No, I have to see myself as representing what Trinity represents. Jes’ have to! And that — what Trinity stands for — is worth giving your all for.

What does Trinity stand for?

It stands, first of all, for the Gospel, which is our absolution at Christ’s expense. This absolution stands effective for sufferers who are non-Christians who find in it the meaning of life (to quote Alpha). This absolution stands effective also for sufferers who are Christians — who are just as vulnerable, by the way, to life’s impasses as non-Christians (the divorce rate tells us that). The Gospel is the same for everyone. It is God’s “Yes” to us who are intrinsically, unendingly, saying “No” to Him. The Gospel, in other words, is the Cross. And the inspired Word of God bears witness to this.

Trinity stands, next, for testimony. All of our students and all of our staff have a personal story to tell. They have come here for a specific reason. To put it simply, the absolving Christ told them to come.

Trinity stands, next, for renewal.
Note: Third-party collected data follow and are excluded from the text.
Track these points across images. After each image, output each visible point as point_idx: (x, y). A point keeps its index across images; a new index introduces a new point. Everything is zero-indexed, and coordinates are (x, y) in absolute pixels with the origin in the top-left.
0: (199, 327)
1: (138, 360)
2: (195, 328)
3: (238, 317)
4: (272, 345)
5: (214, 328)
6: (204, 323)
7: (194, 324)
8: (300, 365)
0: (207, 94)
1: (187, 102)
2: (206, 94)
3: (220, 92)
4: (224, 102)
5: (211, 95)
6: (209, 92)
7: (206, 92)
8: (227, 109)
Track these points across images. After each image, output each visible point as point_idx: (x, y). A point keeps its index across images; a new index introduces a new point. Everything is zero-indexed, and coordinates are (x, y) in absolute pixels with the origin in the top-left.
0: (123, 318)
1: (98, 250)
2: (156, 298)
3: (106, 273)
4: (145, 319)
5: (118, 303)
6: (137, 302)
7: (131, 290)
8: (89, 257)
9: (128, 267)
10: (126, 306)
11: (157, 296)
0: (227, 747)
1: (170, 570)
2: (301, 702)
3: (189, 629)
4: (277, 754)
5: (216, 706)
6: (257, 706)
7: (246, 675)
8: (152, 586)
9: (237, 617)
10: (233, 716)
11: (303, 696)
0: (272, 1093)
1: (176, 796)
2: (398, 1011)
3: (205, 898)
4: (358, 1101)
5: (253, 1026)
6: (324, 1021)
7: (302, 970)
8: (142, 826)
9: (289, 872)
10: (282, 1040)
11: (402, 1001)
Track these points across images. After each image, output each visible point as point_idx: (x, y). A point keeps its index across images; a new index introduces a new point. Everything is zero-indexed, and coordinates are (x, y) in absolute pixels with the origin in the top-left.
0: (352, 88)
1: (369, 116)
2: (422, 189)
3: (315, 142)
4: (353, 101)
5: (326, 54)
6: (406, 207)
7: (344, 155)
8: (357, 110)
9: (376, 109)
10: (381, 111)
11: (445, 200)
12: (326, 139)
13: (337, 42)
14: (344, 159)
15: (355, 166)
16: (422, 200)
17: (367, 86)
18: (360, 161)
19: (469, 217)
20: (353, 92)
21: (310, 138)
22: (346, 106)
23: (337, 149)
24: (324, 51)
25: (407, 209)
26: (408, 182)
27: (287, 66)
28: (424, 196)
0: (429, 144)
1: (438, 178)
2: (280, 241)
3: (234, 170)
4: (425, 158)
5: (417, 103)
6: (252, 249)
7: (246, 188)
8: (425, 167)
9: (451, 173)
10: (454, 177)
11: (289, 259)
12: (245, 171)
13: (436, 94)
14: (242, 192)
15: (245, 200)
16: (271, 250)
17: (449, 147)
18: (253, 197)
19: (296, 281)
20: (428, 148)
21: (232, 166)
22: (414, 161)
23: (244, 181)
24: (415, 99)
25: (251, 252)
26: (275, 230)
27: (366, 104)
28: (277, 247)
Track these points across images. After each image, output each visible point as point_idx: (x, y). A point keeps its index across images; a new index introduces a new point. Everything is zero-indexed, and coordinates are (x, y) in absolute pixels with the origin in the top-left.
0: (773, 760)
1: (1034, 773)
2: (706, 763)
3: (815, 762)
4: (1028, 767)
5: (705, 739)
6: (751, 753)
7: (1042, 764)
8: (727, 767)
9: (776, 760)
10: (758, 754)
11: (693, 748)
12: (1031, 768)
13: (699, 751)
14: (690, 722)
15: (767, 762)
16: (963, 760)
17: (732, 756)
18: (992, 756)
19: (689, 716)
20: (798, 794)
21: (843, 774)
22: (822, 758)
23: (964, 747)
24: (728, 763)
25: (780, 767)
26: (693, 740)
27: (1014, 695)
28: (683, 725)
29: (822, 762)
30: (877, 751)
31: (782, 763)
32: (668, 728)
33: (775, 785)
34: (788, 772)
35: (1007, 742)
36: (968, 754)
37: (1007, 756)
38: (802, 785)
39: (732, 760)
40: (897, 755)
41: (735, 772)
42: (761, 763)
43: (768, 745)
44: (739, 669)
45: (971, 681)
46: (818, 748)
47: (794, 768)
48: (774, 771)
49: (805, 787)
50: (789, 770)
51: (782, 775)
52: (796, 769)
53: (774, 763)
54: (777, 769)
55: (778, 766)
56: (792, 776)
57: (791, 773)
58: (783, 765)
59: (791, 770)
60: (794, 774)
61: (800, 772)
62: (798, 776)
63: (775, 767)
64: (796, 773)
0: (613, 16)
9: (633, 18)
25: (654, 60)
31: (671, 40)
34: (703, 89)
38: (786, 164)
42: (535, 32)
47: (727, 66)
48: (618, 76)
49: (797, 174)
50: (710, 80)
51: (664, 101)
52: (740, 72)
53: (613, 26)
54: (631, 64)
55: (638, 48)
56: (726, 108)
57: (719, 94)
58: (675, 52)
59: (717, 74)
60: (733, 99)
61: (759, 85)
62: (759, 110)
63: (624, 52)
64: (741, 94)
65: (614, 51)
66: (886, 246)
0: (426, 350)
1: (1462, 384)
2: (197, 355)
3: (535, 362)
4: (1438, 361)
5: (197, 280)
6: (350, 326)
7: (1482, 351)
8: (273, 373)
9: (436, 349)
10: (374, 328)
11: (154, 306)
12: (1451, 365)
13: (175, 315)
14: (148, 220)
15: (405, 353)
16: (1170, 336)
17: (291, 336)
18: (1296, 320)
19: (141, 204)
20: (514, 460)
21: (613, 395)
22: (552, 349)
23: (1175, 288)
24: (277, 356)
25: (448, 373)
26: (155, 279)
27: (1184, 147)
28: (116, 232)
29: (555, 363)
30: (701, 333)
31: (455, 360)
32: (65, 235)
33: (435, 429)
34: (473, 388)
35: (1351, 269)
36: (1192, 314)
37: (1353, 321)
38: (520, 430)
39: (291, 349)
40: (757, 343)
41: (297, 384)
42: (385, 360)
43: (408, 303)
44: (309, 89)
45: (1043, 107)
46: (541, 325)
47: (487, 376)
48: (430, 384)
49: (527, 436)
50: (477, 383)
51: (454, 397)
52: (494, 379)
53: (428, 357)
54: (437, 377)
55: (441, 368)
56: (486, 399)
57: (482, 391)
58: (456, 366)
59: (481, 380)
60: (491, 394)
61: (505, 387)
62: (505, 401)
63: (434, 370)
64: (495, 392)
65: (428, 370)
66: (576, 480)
Our roots are deep in the renewal movement, going back to apostles like Everett Fullam, who brought us a transforming hope. That hope changed our lives.

Trinity stands, next, for mission. The Stanway Institute is rightly named. Alf Stanway was a true missionary. We are a seminary founded on The Great Commission: “Go out and make disciples….” Thus we travel light. Have to and want to.

Trinity stands, next, for catholic faith and truth. We are skeptical of “liberal catholicism,” as we wish to understand catholicism in the historic sense to be conserving of doctrine, scrupulous concerning faith and morals. But we treasure the apostolic legacy and deposit of the catholic creedal Christian religion.

Finally — and the list is not exhaustive — we value our praying community. “We are family” (Sister Sledge). Any time spent in Ambridge will tell you that, with warmth and joy.

So one is not carrying Trinity in the saddlebags — although, of course, in a sense, I am. One is seeking to be true to what Trinity represents. Quel relief!